§ ACTIVITY
Put every line of text from the records into a numbered list, leaving out blank lines and the pictures.

§ EXTRACTED DATA
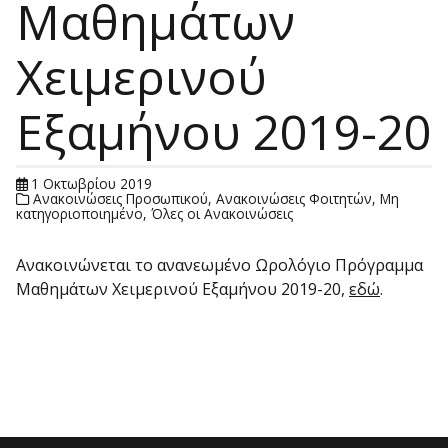
Μαθημάτων
Χειμερινού
Εξαμήνου 2019-20
1 Οκτωβρίου 2019
Ανακοινώσεις Προσωπικού
,
Ανακοινώσεις Φοιτητών
,
Μη
κατηγοριοποιημένο
,
Όλες οι Ανακοινώσεις
Ανακοινώνεται το ανανεωμένο Ωρολόγιο Πρόγραμμα
Μαθημάτων Χειμερινού Εξαμήνου 2019-20,
εδώ
.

§ REPLY
1. Μαθημάτων
2. Χειμερινού
3. Εξαμήνου 2019-20
4. 1 Οκτωβρίου 2019
5. Ανακοινώσεις Προσωπικού
6. ,
7. Ανακοινώσεις Φοιτητών
8. ,
9. Μη
10. κατηγοριοποιημένο
11. ,
12. Όλες οι Ανακοινώσεις
13. Ανακοινώνεται το ανανεωμένο Ωρολόγιο Πρόγραμμα
14. Μαθημάτων Χειμερινού Εξαμήνου 2019-20,
15. εδώ
16. .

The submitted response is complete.